I wished, in hindsight, that I had bought a better machine in the first place. Isn’t hindsight marvellous!

JasonB02/07/2019 07:34:58
23088 forum posts
2774 photos
1 articles

As well as looking at the sharpness of your cutter I would drill the ends or ramp down into the slot rather than plunge cut.

A bench top machine of this size is probably a bit light to plunge straight in with a cutter of that size, I know my X3 would complain and I'd not be able to get anywhere near the feed rate suggested by others earlier. So best to tune it up as detailed above and then change your methods.

Joseph Noci 102/07/2019 07:38:51
1099 forum posts
1317 photos

I am not sure I agree with all the deriding statements re a round column mill.

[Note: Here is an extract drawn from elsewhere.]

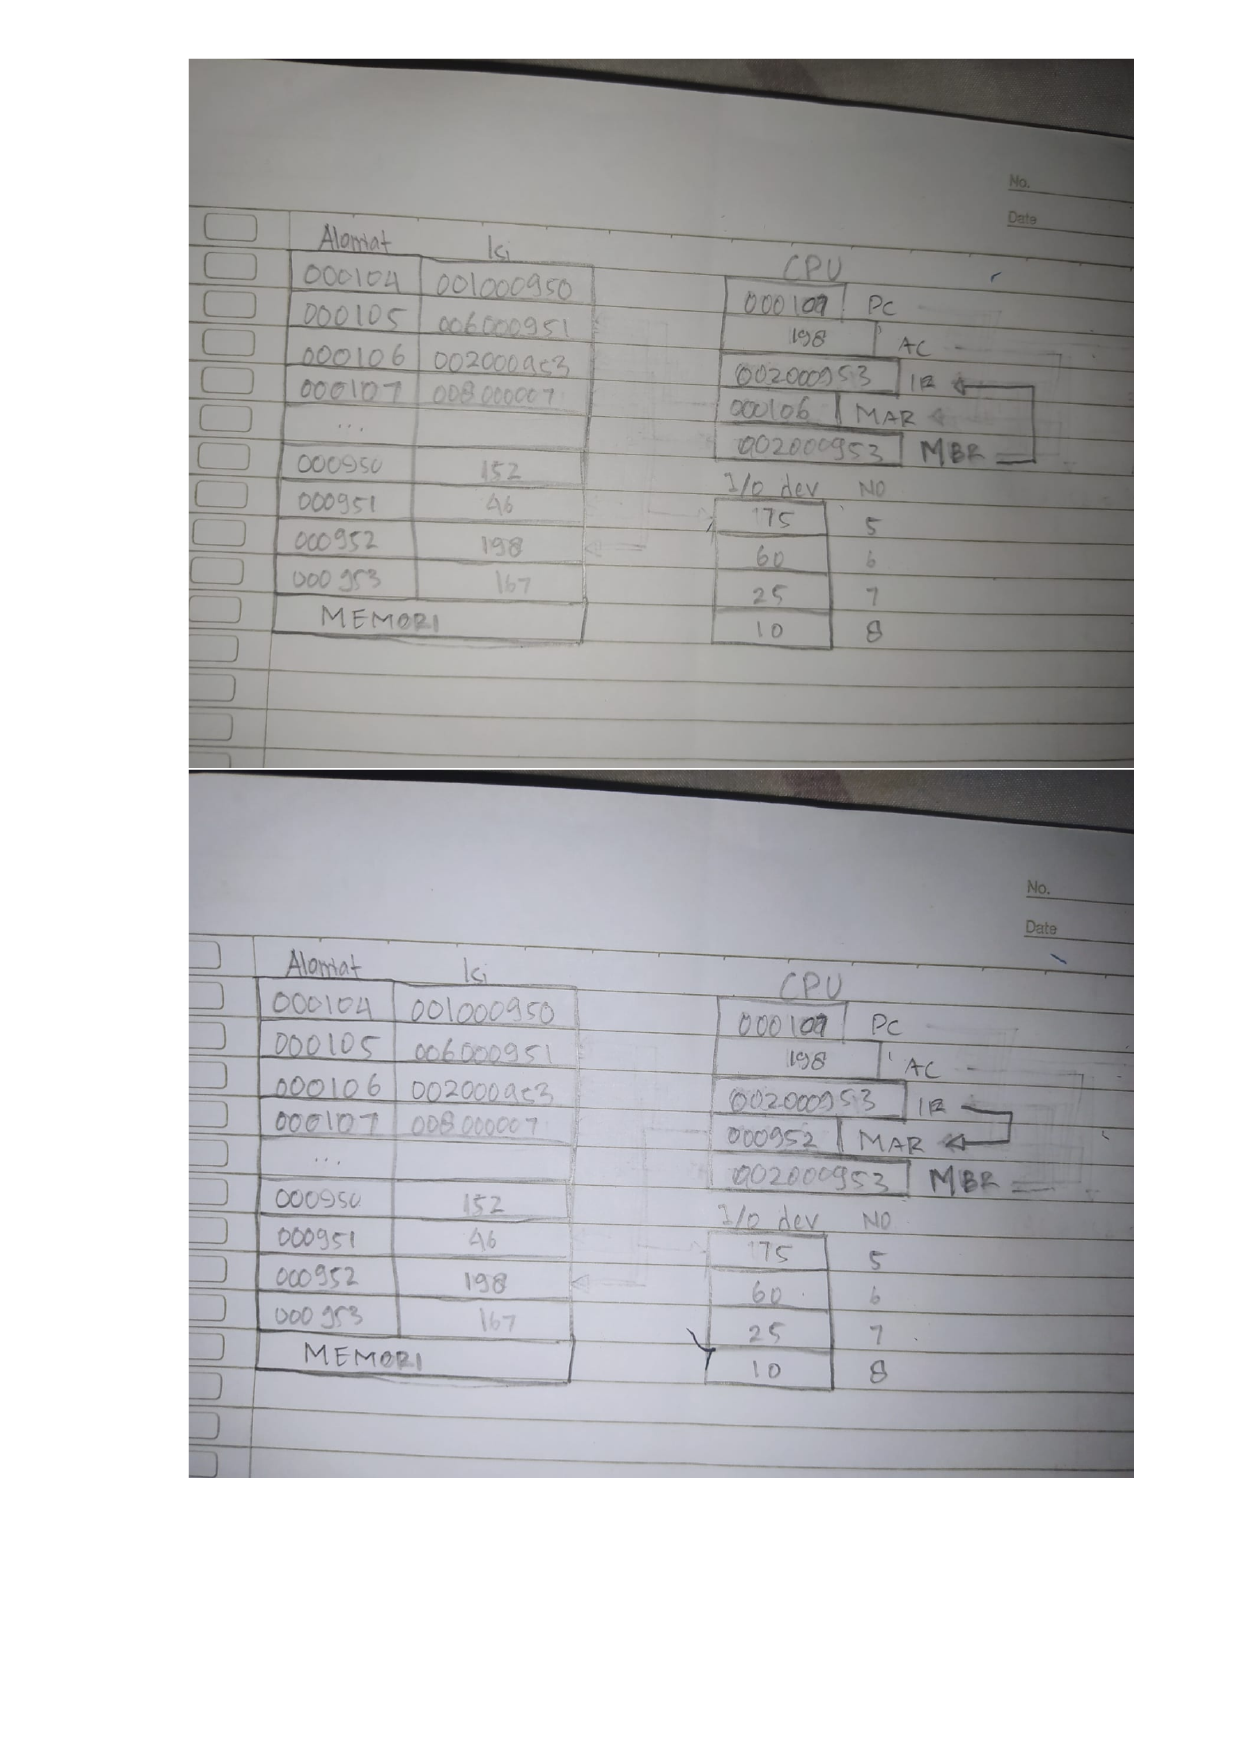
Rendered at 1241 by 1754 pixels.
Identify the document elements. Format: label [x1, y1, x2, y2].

It IS less rigid than a decent dovetail column, but the limitations are very easily endured IF the mechanical setup is properly adjusted, as for ANY dovetail arrangement. Any loose adjustment anywhere critical will show up on any type of mechanical arrangement. I have 3 Emco mills now for over 25 years and if you might care to take a look at my albums you may see a large variety of work having been successfully executed on them. One of the three has been converted to full CNC with ball screws, and has milled full 3D work, with CNC motion in Z, of course requiring that the head can move up and down freely, aligned only by the properly adjusted slide screws and the gib. Granted, I do not do the type of Heavy Steam Generation work such as Jason does, but milling 25mm deep dovetails on phosphor bronze, with a 75mm diameter dovetail cutter is a doddle.

So, Adrian, do not let the naysayers put you off! Unless there is fundamental poor mechanical workmanship in the fit of your mill's parts, correct setup will give you a machine that is a pleasure to use, within its size limitation.

Regarding the 8mm slot drill - repeat the test before doing ANY adjustments and when the head 'vibrates', try to see where the motion takes place, ie, is it the column itself rotating in the base, or the sliding head on the column.

If the base/column junction, snug up those two hex bolts in the side of the base and try again. If not the column, then fasten up the vertical slide clamp, maybe slightly over tight, and try again. It the problem is mostly gone, then you need to do those adjustments as in page 1 of the pics.

Note also that rigidity on these machine does get worse the higher the head is raised..


Graham Meek02/07/2019 10:52:35
512 forum posts
314 photos

Irrespective of the type of Slide way, the "Column" on any bench mounted machine is a torque tube.

I have used Emco FB 2's for for nearly 40 years now and if treated with respect they can turn in a surprisingly good performance. I would not change my machine for anything else.

Correct adjustment of the slider on the column is the secret.

As regards Fine feeds, here is something I added some years ago .photo 4 emco fb2 quill feed finished.jpg

fig 2 using the powered quill feed with a 1 inch drill.jpg

The attachment was recently described in HSM.



Joseph Noci 102/07/2019 11:22:44
1099 forum posts
1317 photos
Posted by Graham Meek on 02/07/2019 10:52:35:

I have used Emco FB 2's for for nearly 40 years now and if treated with respect they can turn in a surprisingly good performance. I would not change my machine for anything else.

Correct adjustment of the slider on the column is the secret.

As regards Fine feeds, here is something I added some years ago .

fig 2 using the powered quill feed with a 1 inch drill.jpg

The attachment was recently described in HSM.



I second that wholeheartedly! Really a very nice machine.

That fine autofeed is a superb mechanism Graham - very nice indeed.

Here's one of mine, with power feed on X and Z.

Did not know they came in Red and Grey!


fb2 mill.jpg

Graham Meek02/07/2019 11:38:20
512 forum posts
314 photos

Hello Joe,

Nice set-up, OH for a bigger workshop.

The Red and Grey machines were the last of the line. I think the decibel levels of the machines were getting close to the then latest regulations. Emco then went over to belt drive, one of the two machines available I think used a similar FB-2 head casting, this had variable feed. These came on a different base casting which I think was from the Orient.